▸ **Quoted text**

For the 2020-21 school year, the Center planned events with a focus on “Compassion and Action,” which led the Center to partner with the cultural centers at Yale to provide training in regarding issues surrounding race and inclusivity.
The Center also teamed up with many other groups to provide a range of different online programs for students. With the Student-Athlete Advisory Committee, or SAAC, the Center hosted a series of workshops in the fall specifically designed to help student-athletes improve their mental health as a part of the YUMatter series.
“We definitely wanted to tailor all of the workshops’ subject matters to things that are relevant to student-athletes right now,” SAAC President Hannah Johns ’23 told the News for a September 2020 article. “We really wanted to target this moment in time and how difficult it is for student-athletes and put out something as quickly as possible to help as many people as possible.”
In addition to its normal programming of meditation, yoga and wellness talks, the Center integrated drawing and storytelling into art-inspired exercises for its “Being Present With Art” series.
At the beginning of the spring 2020 semester, the Yale College Council published a report on student utilization of and thoughts on the Center. Through a survey, the report found that 48.58 percent of respondents had made use of the Good Life Center, with most of them coming from colleges in close proximity to the Center. However, 88.79 percent of the students who visited the center noted that they visited to “simply hang out in the space compared to utilizing other services.”
“I think it’s fantastic that in barely over a year, we’ve had almost 50 percent of students surveyed report that they’ve visited and used the Good Life Center,” Santos told the News for a February 2020 article. “This is an incredible success for a new resource on campus and speaks to the fact that students want more resources related to mental health and well-being.”

▸ **Record excerpts**
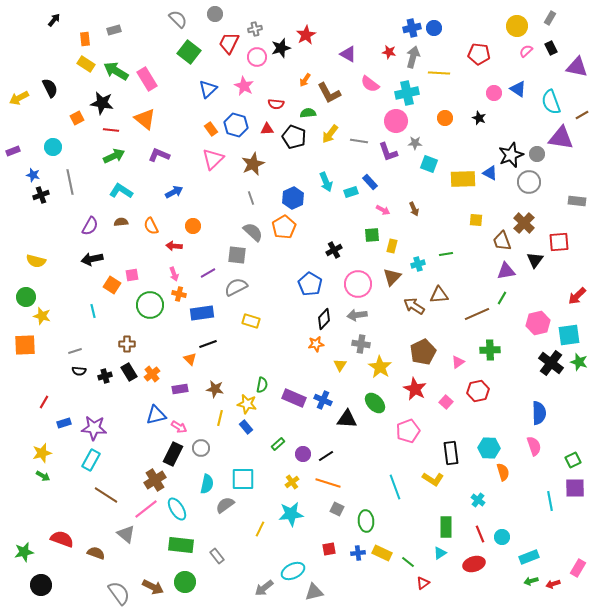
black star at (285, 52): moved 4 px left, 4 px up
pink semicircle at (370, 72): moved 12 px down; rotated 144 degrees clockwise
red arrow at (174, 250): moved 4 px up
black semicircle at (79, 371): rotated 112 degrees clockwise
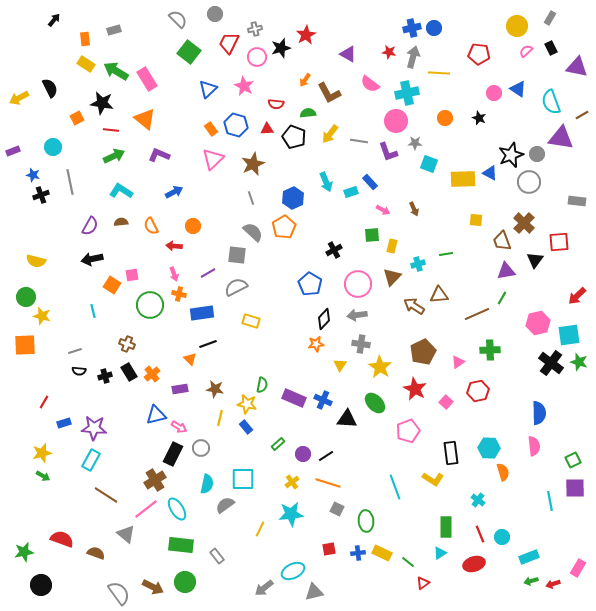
brown cross at (127, 344): rotated 21 degrees clockwise
pink semicircle at (534, 446): rotated 12 degrees clockwise
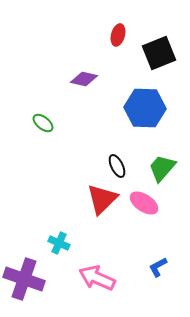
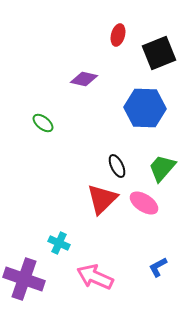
pink arrow: moved 2 px left, 1 px up
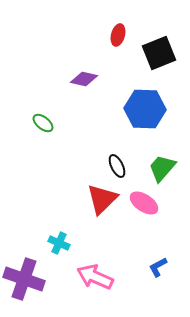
blue hexagon: moved 1 px down
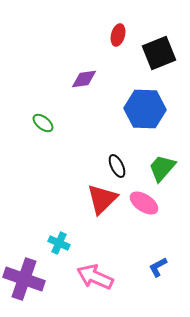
purple diamond: rotated 20 degrees counterclockwise
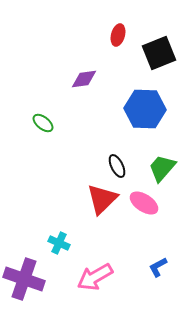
pink arrow: rotated 54 degrees counterclockwise
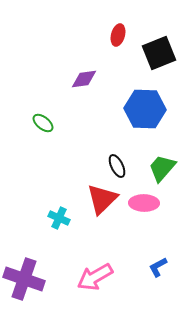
pink ellipse: rotated 32 degrees counterclockwise
cyan cross: moved 25 px up
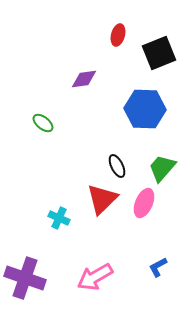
pink ellipse: rotated 68 degrees counterclockwise
purple cross: moved 1 px right, 1 px up
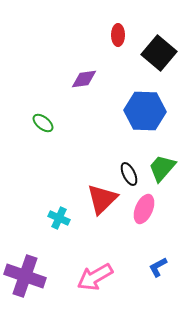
red ellipse: rotated 15 degrees counterclockwise
black square: rotated 28 degrees counterclockwise
blue hexagon: moved 2 px down
black ellipse: moved 12 px right, 8 px down
pink ellipse: moved 6 px down
purple cross: moved 2 px up
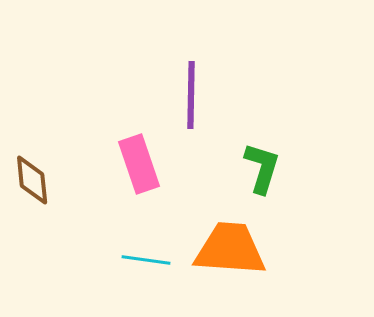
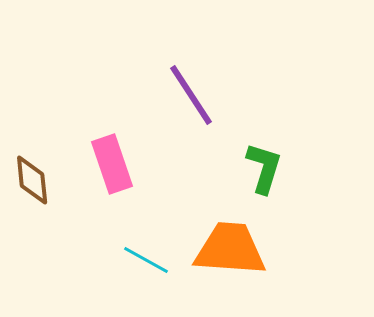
purple line: rotated 34 degrees counterclockwise
pink rectangle: moved 27 px left
green L-shape: moved 2 px right
cyan line: rotated 21 degrees clockwise
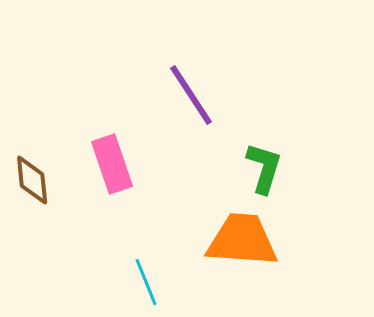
orange trapezoid: moved 12 px right, 9 px up
cyan line: moved 22 px down; rotated 39 degrees clockwise
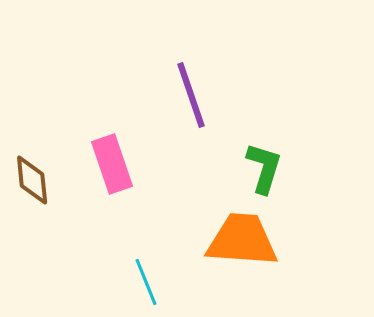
purple line: rotated 14 degrees clockwise
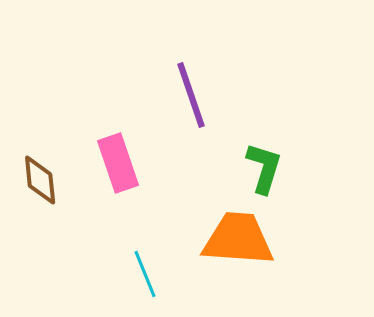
pink rectangle: moved 6 px right, 1 px up
brown diamond: moved 8 px right
orange trapezoid: moved 4 px left, 1 px up
cyan line: moved 1 px left, 8 px up
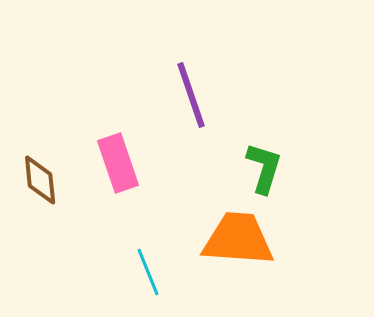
cyan line: moved 3 px right, 2 px up
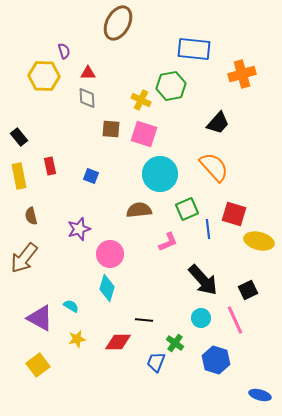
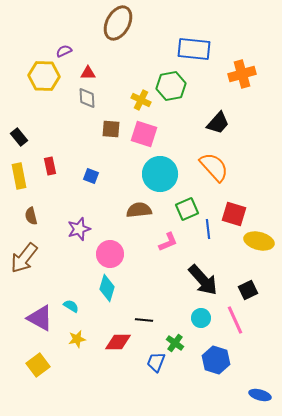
purple semicircle at (64, 51): rotated 98 degrees counterclockwise
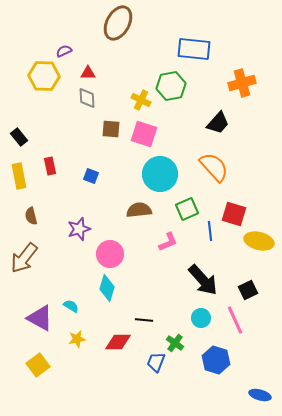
orange cross at (242, 74): moved 9 px down
blue line at (208, 229): moved 2 px right, 2 px down
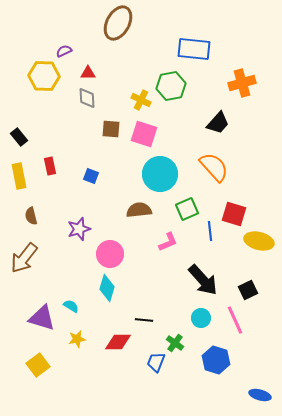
purple triangle at (40, 318): moved 2 px right; rotated 12 degrees counterclockwise
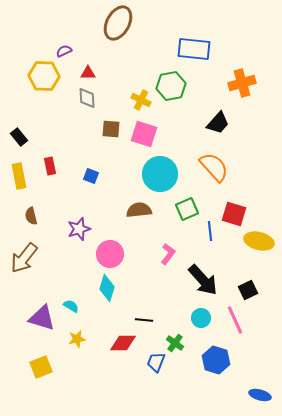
pink L-shape at (168, 242): moved 12 px down; rotated 30 degrees counterclockwise
red diamond at (118, 342): moved 5 px right, 1 px down
yellow square at (38, 365): moved 3 px right, 2 px down; rotated 15 degrees clockwise
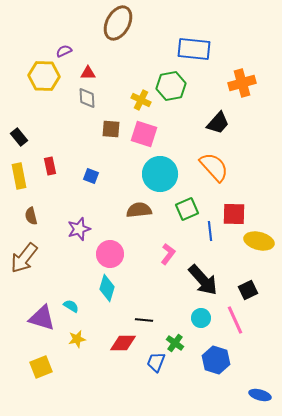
red square at (234, 214): rotated 15 degrees counterclockwise
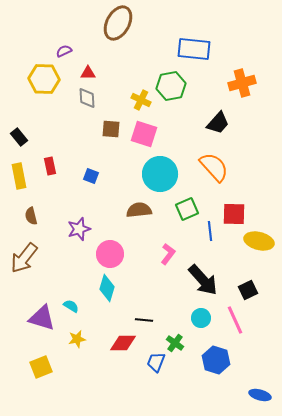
yellow hexagon at (44, 76): moved 3 px down
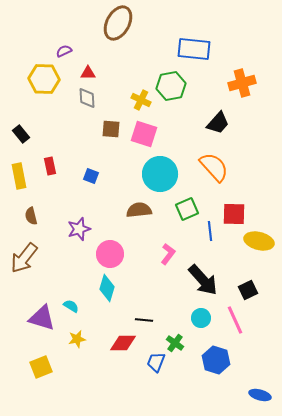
black rectangle at (19, 137): moved 2 px right, 3 px up
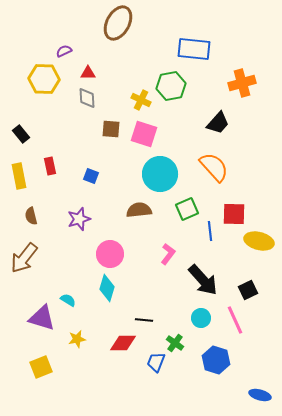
purple star at (79, 229): moved 10 px up
cyan semicircle at (71, 306): moved 3 px left, 6 px up
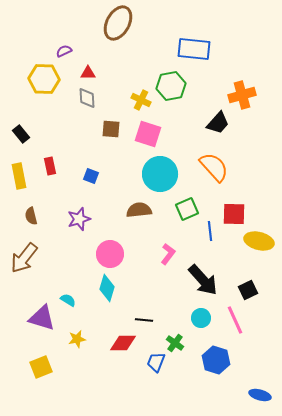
orange cross at (242, 83): moved 12 px down
pink square at (144, 134): moved 4 px right
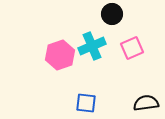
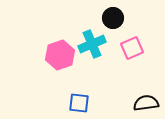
black circle: moved 1 px right, 4 px down
cyan cross: moved 2 px up
blue square: moved 7 px left
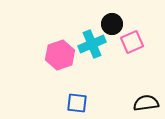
black circle: moved 1 px left, 6 px down
pink square: moved 6 px up
blue square: moved 2 px left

▸ **Tasks for this exercise**
1. Can you set down the passage on the Good Life Center word for word, from "For the 2020-21" to "the YUMatter series."?
2. How would the piece on Yale's Good Life Center go on past its final sentence? Write the next part.

▸ **Task-by-task results**
1.
For the 2020-21 school year, the Center planned events with a focus on “Compassion and Action,” which led the Center to partner with the cultural centers at Yale to provide training in regarding issues surrounding race and inclusivity.
The Center also teamed up with many other groups to provide a range of different online programs for students. With the Student-Athlete Advisory Committee, or SAAC, the Center hosted a series of workshops in the fall specifically designed to help student-athletes improve their mental health as a part of the YUMatter series.

2.
The Yale College Council also announced in November 2018, an initiative to have a vending machine installed in the Center that would provide Plan B and other over the counter drugs, but after struggles with policy and “the set-up … needed for the vending machine (an Ethernet port and power port),” the machine found its home in Bass Library.”
With the opening of the Schwarzman Center in fall 2021, the Good Life Center will open a second location, with the one located within the new arts and community hub serving as the center’s main site.
“Like the Good Life Center in Silliman College, our Schwarzman space will serve as an inclusive, restorative, and energizing environment for community, belonging, and well-being,” Woodbridge Fellow for the Good Life Center Alexa Vaghenas ’20 wrote in an email to the News for an October 2020 article. “It will be a place where students can learn evidence-based tools for effectively coping with negative emotions, as well as evidence-based tools for thriving.”
The Good Life Center’s original location is found at 505 College St.